At the recent Digital Book World conference, one of the finest moments was the sight of New York’ s top book publishing executives clustered around TV screens and netbooks watching Steve Jobs demonstrate the wonders of the iPad. For months, publishers had clung to every nuance, every rumor about the mysterious Apple tablet, so there was a certain poetic justice in Job’s decision to announce the launch in the middle of the first-ever conference devoted to the radically changing way readers consume books.
Until the iPad stole the show, conference organizers did an excellent job of bringing together senior management, product developers, strategists, editors, agents, marketers, and what they called “digital change professionals” for two days of lectures and panel discussions about how e-books will revolutionize publishing.
Students from NYU’s Master of Science in Publishing program were given a unique opportunity to attend this major event as goodwill ambassadors and volunteers, welcoming guests, passing out materials and helping with Q&A sessions. They were invited to attend discussions about new publishing business models, the upcoming Google Editions (the company’s new online bookstore), piracy, e-Book pricing, empowering authors to market themselves, and much more. As Mike Shatzkin, Founder and CEO of the Idea Logical Company and the program’s chair, noted about the complex issues facing the e-Book industry: “There’s a lot we don’t know: where we are going and where we are. The time-honored ways of trade book publishing are becoming rapidly obsolete.”
During the two-day conference, presenters worked hard to show how e-Books and e-Readers will transform the industry. Keynote speaker Shiv Singh, VP and Global Social Media Lead at Razorfish and author of the book “Social Media Marketing for Dummies,” urged the audience to market more to online communities than to individual customers.
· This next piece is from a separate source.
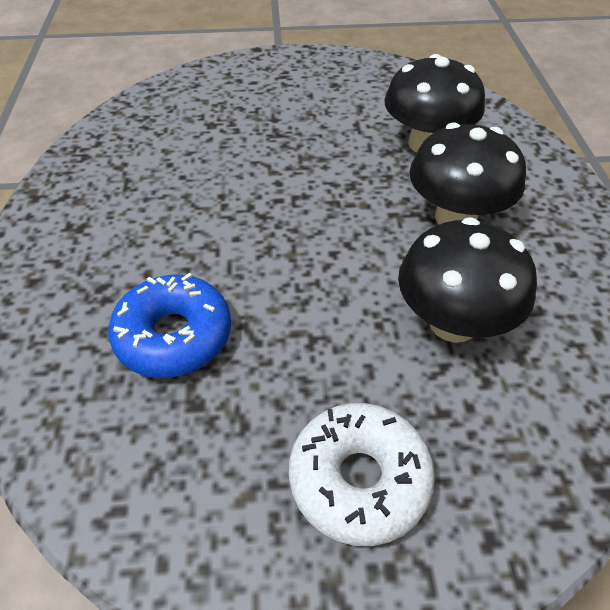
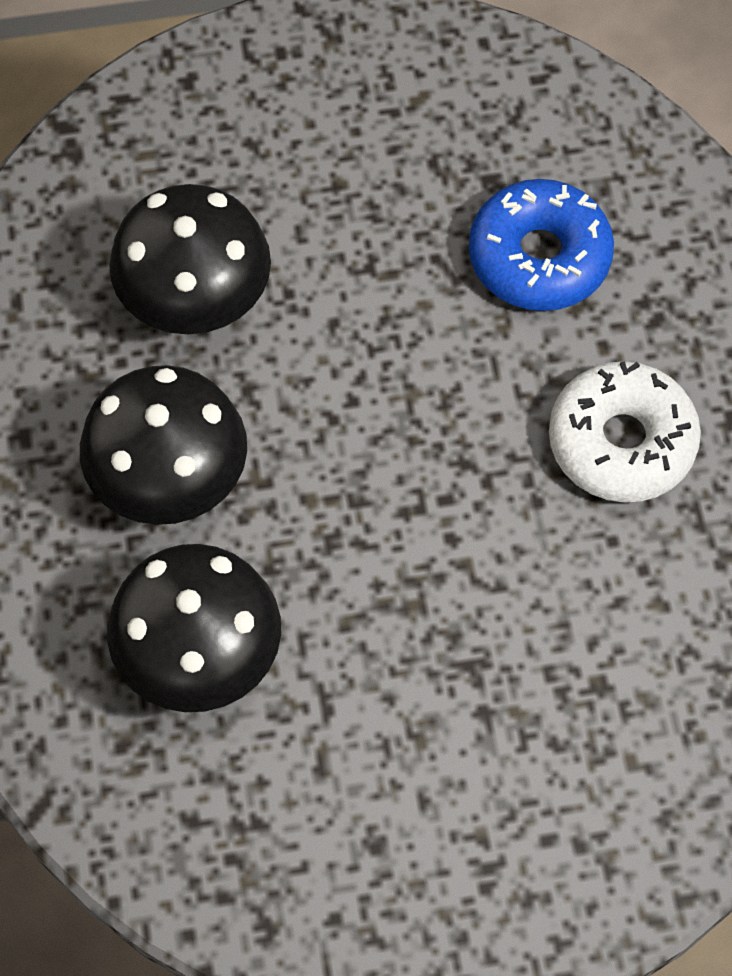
camera: 175 degrees right, 15 degrees up
white donut [289,403,435,546] -> white donut moved to [549,361,701,503]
Seek out book clubs and social networking groups, he told the crowd of 600, and test book titles the way the Huffington Post evaluates story headlines: the most clicks win. Another major topic of conversation was “optimized” e-books, with companies like Zinio, ScrollMotion and Vook demonstrating nifty ways to embed video and other multimedia.
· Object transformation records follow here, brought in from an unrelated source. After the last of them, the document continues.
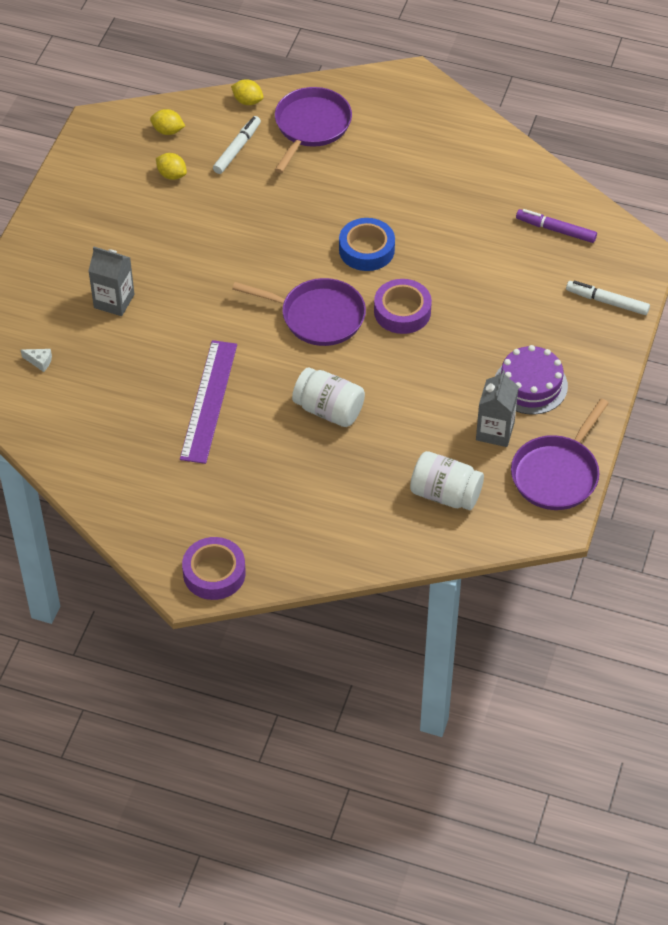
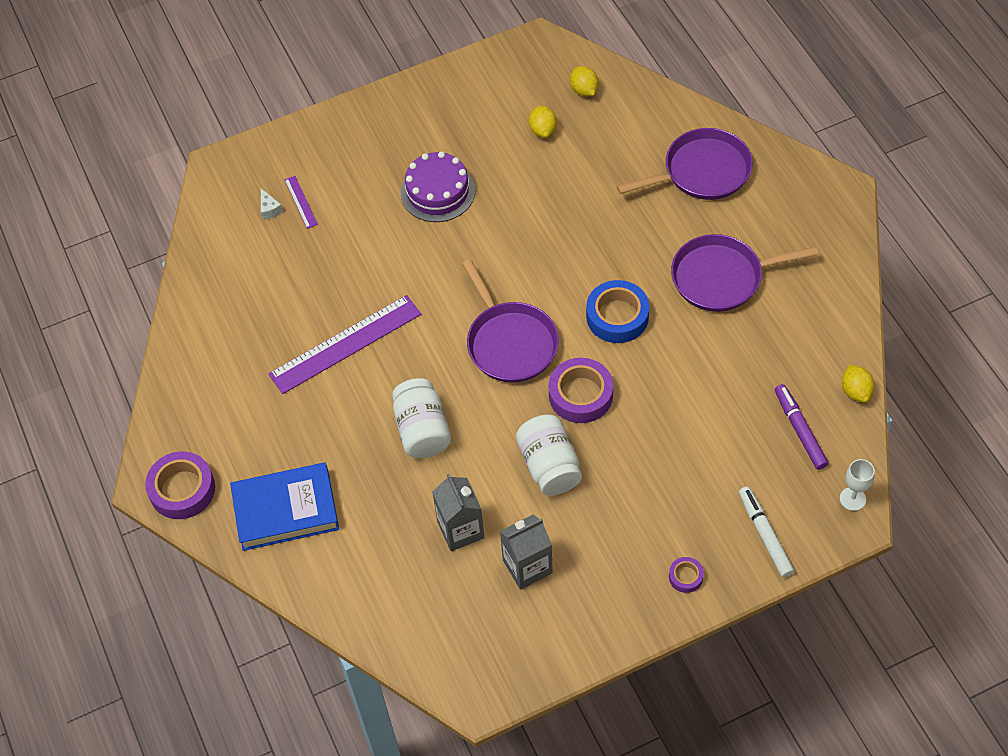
camera: 50 degrees right, 5 degrees up
grey carton [88,247,134,316] -> grey carton moved to [432,474,485,551]
white marker [213,116,261,174] -> none
yellow lemon [231,79,264,105] -> yellow lemon moved to [842,365,874,403]
white jar [410,451,484,510] -> white jar moved to [516,414,582,496]
purple cake [495,345,568,415] -> purple cake moved to [401,151,475,222]
purple pan [511,399,609,510] -> purple pan moved to [671,234,818,312]
none -> blue book [230,462,339,551]
none -> purple ruler [284,176,318,229]
none -> purple tape [669,557,704,593]
none -> white goblet [840,459,875,511]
The iPad aside, the hottest topic at the conference was piracy. Brian Napack, President of Macmillan Publishing, took a hard line on what he called “the cheery, happy topic of people stealing your stuff.” He pointed out that someone had put all of bestselling author Janet Evanovich’s books on a CD and sold that on eBay for $10.99. In researching pirated copies of another Macmillan author, Sherrilyn Kenyon, his company discovered that a clever app called Vuze is able to identify all sites selling her books for free. In fact, Macmillan was so outraged by these and other examples of piracy that in the last six months the company has issued 12,000 take down orders on 297 titles and has hired a dedicated anti-piracy staff to monitor the Web. “The success of the Kindle,” Napack said, “shows that people are willing to pay for digital content.” But not everyone agreed. Within minutes, Twitter was filled with protests about why people pirate: love of books and perceived high prices were some of the reasons. My favorite tweet: “All those males between 18-24 who are downloading illegal e-books? HOW COME U R NOT MARKETING 2 THEM???”
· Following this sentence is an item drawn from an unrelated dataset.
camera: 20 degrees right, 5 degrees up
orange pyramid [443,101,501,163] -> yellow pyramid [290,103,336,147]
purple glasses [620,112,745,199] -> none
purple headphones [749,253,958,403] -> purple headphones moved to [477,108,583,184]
All in all, Digital Book World accomplished what it set out to do. It sparked debate and established e-Books and e-Readers as central enough to the public consciousness and publishing purse strings to warrant a conference. And it serendipitously put all the major e-Book players in one place at one pivotal time to collectively comment on the hot new gizmo that will (or won’t) be the silver (touch-screen) bullet the industry longs for.